Incredible indeed, yet that's precisely where we are. In a new study published by cardiologists at Duke University, researchers looked at two of the most common recommendations for better health. The first involves a class of drugs known as statins. Statins reduce cholesterol and appear to have few detrimental side effects, a one-two punch that helps make them the most prescribed pharmaceuticals in the world. As a person with genetically high cholesterol, I count myself as a taker. Indeed, between some dietary changes and the pills, I can report that my levels have dropped below my former 2 pieces of pizza a day marker, a result my doctor and I find encouraging.

The second area the folks at Duke looked at involved exercise. You have to have been living under a rock not to know that virtually every health care professional says that that doing some sort of physical workout is a good thing. Walk, run, bike - doesn't matter what. Any getting up and out is a good thing, and so I do it all. As long as I don't get hit by a bus when jogging, doc and I are both happy.

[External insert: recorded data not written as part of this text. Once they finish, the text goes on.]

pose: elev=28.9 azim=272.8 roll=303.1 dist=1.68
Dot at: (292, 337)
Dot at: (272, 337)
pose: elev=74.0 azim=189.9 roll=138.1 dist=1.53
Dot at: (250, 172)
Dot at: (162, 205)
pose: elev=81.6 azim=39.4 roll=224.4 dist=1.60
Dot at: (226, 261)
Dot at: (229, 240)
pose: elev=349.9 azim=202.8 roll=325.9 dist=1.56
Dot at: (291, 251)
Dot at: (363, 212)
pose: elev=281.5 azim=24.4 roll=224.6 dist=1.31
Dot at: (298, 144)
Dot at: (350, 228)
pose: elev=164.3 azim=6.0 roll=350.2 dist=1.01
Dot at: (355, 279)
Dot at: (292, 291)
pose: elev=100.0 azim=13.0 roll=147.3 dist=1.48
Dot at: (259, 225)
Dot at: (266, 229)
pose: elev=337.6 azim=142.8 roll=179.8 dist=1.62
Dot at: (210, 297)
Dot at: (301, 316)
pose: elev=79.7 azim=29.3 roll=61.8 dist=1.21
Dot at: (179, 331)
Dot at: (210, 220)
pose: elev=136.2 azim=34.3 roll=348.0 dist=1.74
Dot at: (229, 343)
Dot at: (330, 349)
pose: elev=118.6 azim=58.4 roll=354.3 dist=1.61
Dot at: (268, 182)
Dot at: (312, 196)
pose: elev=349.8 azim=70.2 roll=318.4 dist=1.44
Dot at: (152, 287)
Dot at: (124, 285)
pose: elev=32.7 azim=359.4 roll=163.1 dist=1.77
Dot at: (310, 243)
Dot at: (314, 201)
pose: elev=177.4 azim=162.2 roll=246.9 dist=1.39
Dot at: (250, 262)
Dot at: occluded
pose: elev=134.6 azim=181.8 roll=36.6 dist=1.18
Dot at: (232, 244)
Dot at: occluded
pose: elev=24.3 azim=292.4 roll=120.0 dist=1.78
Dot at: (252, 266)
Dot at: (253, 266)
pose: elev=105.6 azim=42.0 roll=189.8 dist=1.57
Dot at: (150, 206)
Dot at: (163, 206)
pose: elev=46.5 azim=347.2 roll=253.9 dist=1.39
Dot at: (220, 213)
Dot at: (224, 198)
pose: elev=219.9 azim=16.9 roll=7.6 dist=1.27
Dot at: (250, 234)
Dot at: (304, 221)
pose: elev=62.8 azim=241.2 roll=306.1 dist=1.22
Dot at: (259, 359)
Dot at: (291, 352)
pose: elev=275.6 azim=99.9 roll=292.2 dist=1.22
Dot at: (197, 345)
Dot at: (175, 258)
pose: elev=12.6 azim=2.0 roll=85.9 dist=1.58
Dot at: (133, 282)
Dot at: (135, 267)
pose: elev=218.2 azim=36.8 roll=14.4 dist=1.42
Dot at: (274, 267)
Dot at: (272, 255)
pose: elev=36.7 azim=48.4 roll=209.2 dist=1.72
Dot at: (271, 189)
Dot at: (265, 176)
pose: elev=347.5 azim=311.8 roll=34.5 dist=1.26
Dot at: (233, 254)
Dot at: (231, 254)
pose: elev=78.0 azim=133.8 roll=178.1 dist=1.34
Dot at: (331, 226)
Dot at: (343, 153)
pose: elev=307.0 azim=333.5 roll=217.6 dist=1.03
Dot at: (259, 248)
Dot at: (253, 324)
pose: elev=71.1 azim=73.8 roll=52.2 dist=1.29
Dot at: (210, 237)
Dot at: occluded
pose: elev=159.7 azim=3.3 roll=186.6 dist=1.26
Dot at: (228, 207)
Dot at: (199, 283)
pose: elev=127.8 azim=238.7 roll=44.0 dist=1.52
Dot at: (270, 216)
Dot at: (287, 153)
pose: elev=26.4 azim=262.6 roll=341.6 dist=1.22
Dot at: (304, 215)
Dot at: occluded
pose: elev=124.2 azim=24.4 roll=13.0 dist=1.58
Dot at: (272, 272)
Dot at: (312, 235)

So one would think that if get your pills down and your heart rate up, living to 137 is possible. Well, maybe not 137, but at least you have a better chance of getting closer than a couch potato with an LDL of 200. But not so fast, say the researchers at Duke. Turns out that statins and exercise don't mix so well. When they tested a bunch of volunteers, as the study so dryly puts it, "Cardiorespiratory fitness increased by 10% in response to exercise training alone, but was blunted by the addition of simvastatin resulting in only a 1.5% increase." In other words, if you want to get healthy, you can exercise or you can take statins. But doing both? Well, let's just say they go together like Lindsey Lohan and authority figures.

As for me, once more I'm confused. I know that peanut butter and chocolate go together. I know that rainy days and naps have a synergy. But beyond that? At least for now, I'll keep taking my pills and running a few miles every few days. But please figure this out. Or that getting hit by a bus option is starting to look a whole lot more attractive.